Because the propensity score matching approach does not include all of the subjects from the original studies, differences can arise in the patient populations. The nonrandomized design of this study can limit the clinical interpretation of these results. One example is the significant difference in placebo completion rates—36.8% for the placebo (PALI) group vs 51.6% for the placebo (RIS) group—which influenced the placebo-adjusted response rate of the risperidone groups. Additionally, the risperidone 2-4 mg/day did not separate from placebo on PANSS total score change and therefore may not have been a valid active risperidone comparison for paliperidone ER 6-12 mg/day. However, the original risperidone study found that the 2 mg/day dose was superior to placebo [
12]. In fact, the p value (0.052) in this analysis only narrowly missed statistical significance. As a result, the significant differences in PANSS total scores between the paliperidone ER 6-12 mg/day and risperidone 2-4 mg/day groups will need to be confirmed using randomized controlled studies to establish their clinical relevance. Additionally, the dropout rates in studies need to be considered when interpreting the efficacy findings. Although it is easy to implement the LOCF methodology, this method may not be the most robust approach in estimating the true treatment differences and controlling type I error rates. Also, in this particular analysis these trials were of a short duration, as is generally found with placebo-controlled trials in schizophrenia, and long-term effectiveness of these dosage groups could therefore not be evaluated.

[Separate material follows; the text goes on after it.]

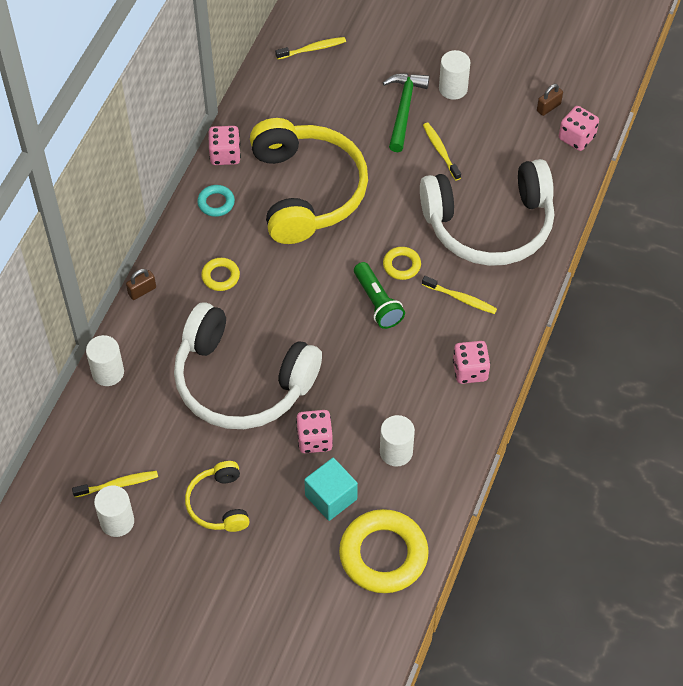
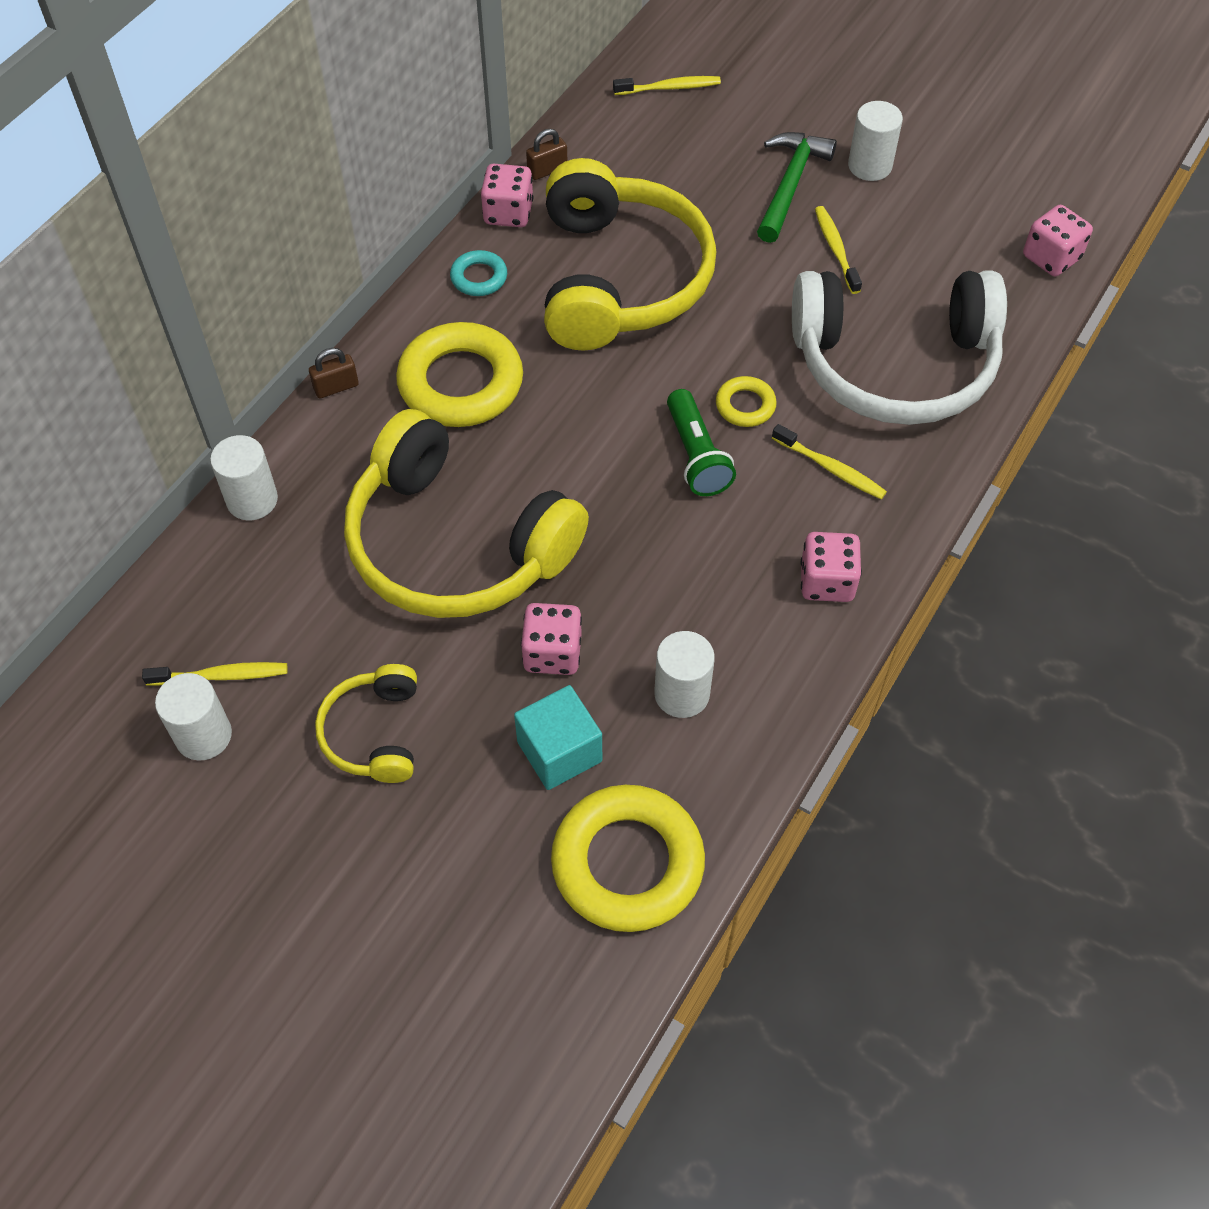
camera: 10 degrees right, 0 degrees up
white headphones [174,302,322,429] -> yellow headphones [344,409,589,618]
yellow ring [201,258,240,291] -> yellow ring [396,322,523,427], size x2.10
brown padlock [537,84,563,116] -> brown padlock moved to [526,129,567,180]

Comparison of risperidone and paliperidone ER prolactin levels was limited by the availability of data and differences in the timing of specimen collection and trial duration. Prolactin specimens were collected in only 1 risperidone study (RIS-INT-3) vs all 3 paliperidone ER trials. The blood samples in the paliperidone ER studies were obtained at T
max, whereas the timing of blood draws was not specified in the risperidone study. Further, prolactin data for risperidone were available only at baseline and at week 8 end point, prohibiting comparisons at the same time point (week 6) between risperidone and paliperidone ER. However, an analysis from a separate 6-day phase I study in stable subjects with schizophrenia found similar prolactin pharmacokinetic profiles (C
max and AUC) when subjects received the highest recommended dose of paliperidone ER (12 mg/day) compared with an average dose of risperidone (4 mg/day) [
2]. Finally, our ability to assess EPS severity was limited because the studies did not use the same movement disorder rating scales. With the exception of spontaneously reported akathisia, EPS-related AEs (parkinsonism, dystonia, tremor, hypertonia and hypokinesia) did not meet the criteria specified in the Methods section (AE differential ≥ 2%), which identified notable differences in AE rates between paliperidone ER and risperidone.